Suggestion: If votes aren't private on Lemmy, own it and show what users up/down voted.
I think the only thing worse than something not being private, is if the fact that it's not private is not common knowledge leading to tons of people thinking it's private.
Lemmy doesn't even show a list of what you the logged in user voted on. But it's trivial to use an external tool to see who voted on what regardless of whose account it is. I think obsecuring information like this does more harm than good, since a lot of people won't actively go out and research what kind of data in their Lemmy account is publicly accessible beyond the data they can see from the website itself.
It's been discussed before that there isn't an easy way to hide who voted for what on a federated platform while still having all the instances correctly count votes for everyone. Therefore, if actually making votes anonymous seems not to be viable, why not just make it public for everyone like Mastodon does? I don't think we should make them inbox items like on Mastodon, or at least not the same inbox as the rest of the notifications so votes don't drown them out. I think a dropdown on the content itself showing who voted on it and in which direction is probably enough. Also a tab on the user page showing a list of everything the user voted on, at least on the logged in user's own page (I mainly want this so I can keep track of what I voted on).
Honestly I think you are right. If it were obvious votes were public people would act differently, and while that's not desirable from a content perspective, it is from a user perspective.
People don't know unless it is in their face. Put it where everyone can see it. More drama, more engagement? Whatever.
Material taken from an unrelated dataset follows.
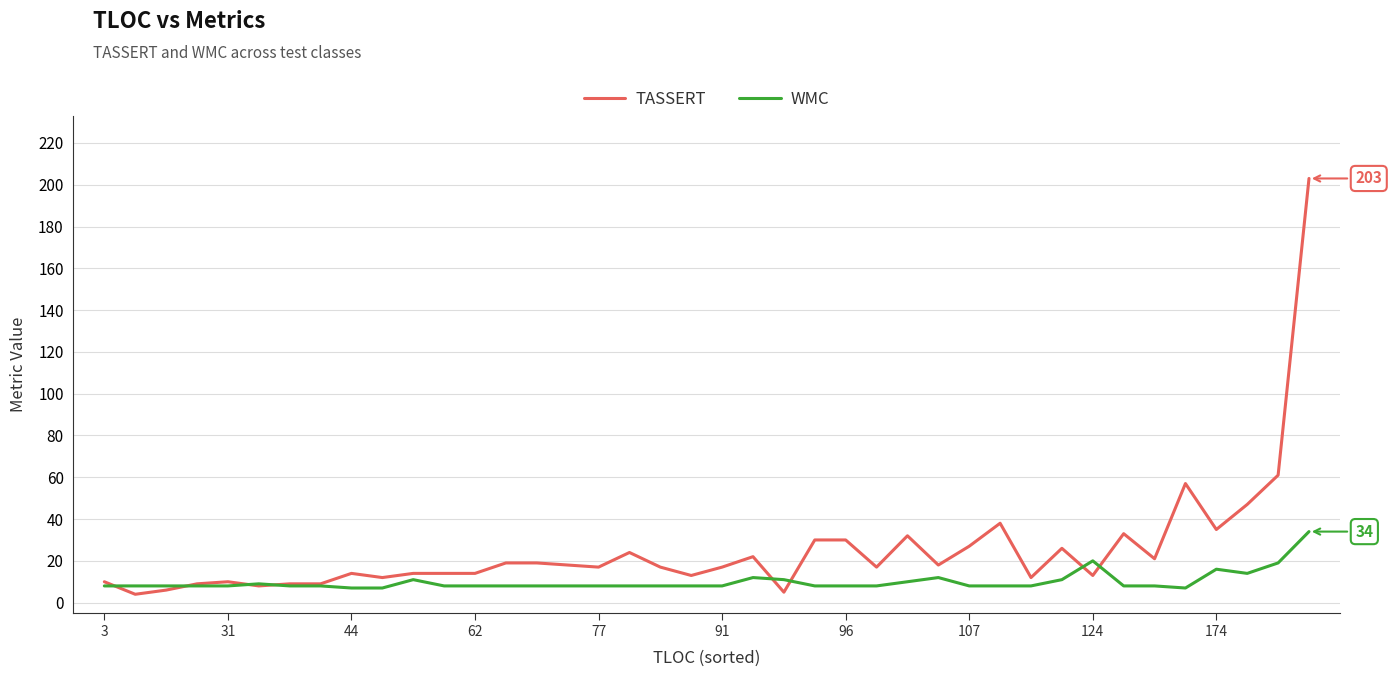

What are all the series names shown in the legend?

TASSERT, WMC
If I understand it right, each real piefed account gets an associated "shadow account" used for voting and the piefed instance admin that the account is from can correlate the two if needed.
Honestly I think you are right. If it were obvious votes were public people would act differently
Why? Lemmy is a pseudonymous platform. Who cares what content individual users up or downvote. The votes being public is the only way to deal with brigading across instances.
Vote privacy can be tricky in an environment where every vote gets sent to thousands of instances and needs to be verified as legit via the ActivityPub protocol.
Piefed does a good job of this I think. If vote privacy is enabled, they create a second account that is used only for votes. Other instances see the votes and can validate them against the vote account but it's not tied to the actual user (except in their home server database).
A benefit of this is that the vote account for the user is always the same, so you can still track vote manipulation, and ban the vote account if needed.
I liked the visibility of votes on kbin, convenient to see if one was getting up or down votes from a variety of users and not just the same people over and over.
But it’s trivial to use an external tool to see who voted on what regardless of whose account it is
Is there a tool made for this out there? As far as I'm aware, the simplest way for the average user to do that is to run their own instance and then manually query its database directly, which is far from trivial.
There are several big name accounts on the fediverse that are very likely committing vote manipulation. If you mention it in the thread you will be brigaded. I see it everyday from the same accounts. Those same threads will have highly upvoted AI slop that most times doesn’t even relate to the thread. Not even a Markov chain, just completely unrelated. The same people that upvoted the original post all upvote the same AI slop. Comments that are related to the topic have much lower engagement.
I was going to spin up my own instance to track these people and later put out a report but I am currently way too busy to do that. Maybe in a couple weeks I can get started. If anyone else is as annoyed as me about this feel free to get started tracking these people and share the data with everyone please.
It’s not proper to drop names until we have evidence. I could be wrong about a few. However, It unlikely that we are wrong about them all.
I think most people already suspect some of the same accounts and can offer up names but I don’t think they should either. It’s probably best to gather evidence against them without them knowing we are looking at them.